Beri yandan, CHP’nin açık bir DEM Parti desteğini ne kadar isteyeceği tartışmalı. Aynı 2023 seçimlerindeki gibi bu seçimde de AKP ve MHP’nin, CHP’yi “Kürtlerle iş birliği” yaptığı gerekçesiyle kriminalize etme çabasına tanık olabiliriz. Bu kampanya 2023 seçimine damga vurmakla kalmadı, neredeyse bir  "uygulama" hâlini aldı. Ve burada iktidarın propaganda mekanizmalarının ne kadar güçlü işlediğine de tanık olmuştuk. O dönemin CHP’nin Genel Başkanı ve cumhurbaşkanı adayı Kemal Kılıçdaroğlu, seçim mağlubiyeti sonrasında katıldığı bir yayında, kırsal kesimlerde kendisine az oy çıkmasıyla ilgili soruya şöyle yanıt vermişti: “Biz oraya zamanında gidip kendimizi yeteri kadar anlatamamışız. Buradakilerin büyük bir kısmı sadece TRT izliyor. TRT’nin ne olduğunu da biliyorsunuz. Bunu da gözlemledik.”

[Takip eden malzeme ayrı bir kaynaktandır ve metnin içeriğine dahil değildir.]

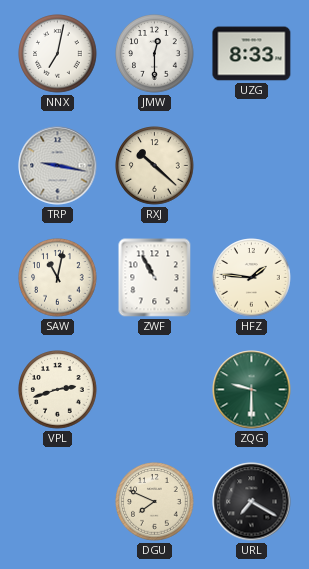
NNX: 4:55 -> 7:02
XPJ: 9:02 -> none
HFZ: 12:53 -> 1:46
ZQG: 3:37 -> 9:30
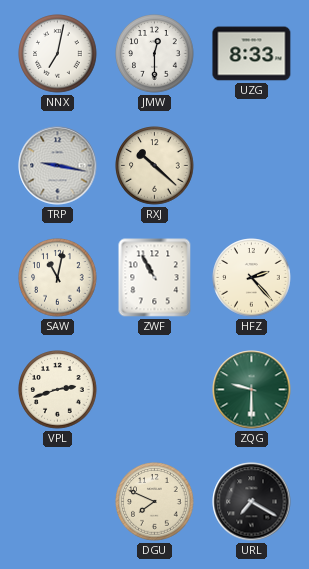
HFZ: 1:46 -> 2:23
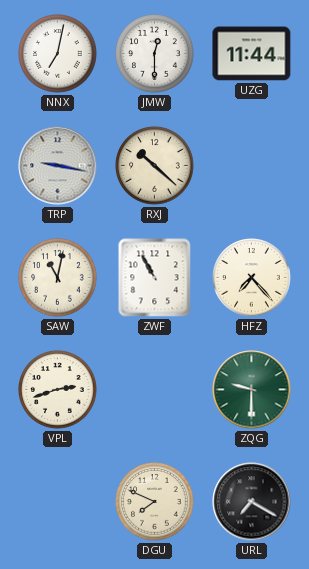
UZG: 8:33 -> 11:44
HFZ: 2:23 -> 7:23
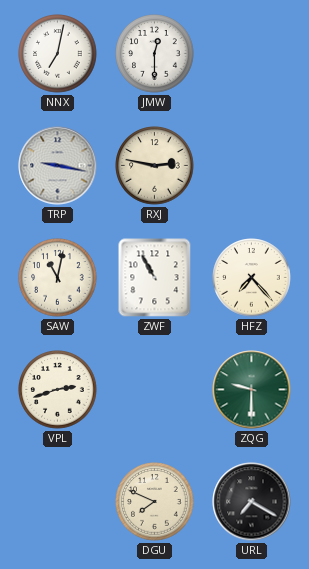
UZG: 11:44 -> none
RXJ: 10:22 -> 2:47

Gerçi CHP’ye yakın medya, birkaç yıl öncesine kıyasla artık daha da kurumlaşmış durumda. Halk TV, Sözcü TV gibi haber kanalları büyük şehirlerde yaygın biçimde izleniyor. Ancak geleneksel kanallar hâlâ iktidarın elinde. 

Şunu da dikkate almalıyız elbette: Genel seçimlerden farklı olarak, bu seçimde herkesin dikkatle bakacağı yerler İstanbul, Ankara, İzmir, Adana, Mersin, Antalya gibi kentler. Buraları CHP, geleneksel seçmeninin ve medyasının büyük şehirlerde güçlü oluşu sayesinde koruyabilir. Yani CHP’nin üzerinde bir ‘genel seçim kazanma baskısı’ yok. Biraz abartarak söyleyelim, CHP sadece İstanbul ve Ankara’yı kazansa bile kendini galip sayabilir. (İzmir'de zaten sürpriz beklenmiyor) Erdoğan’ın da bu denklemi dikkate alarak özellikle İstanbul’u almak için her şeyi deneyeceği görülüyor. 

Böyle bir yarışa sıkışmış yerel seçimlerden demokrasi, insan hakları, Kürt sorununda çözüm gibi açılımlar beklemek ise, bu aşamada yersiz olacak gibi görünüyor.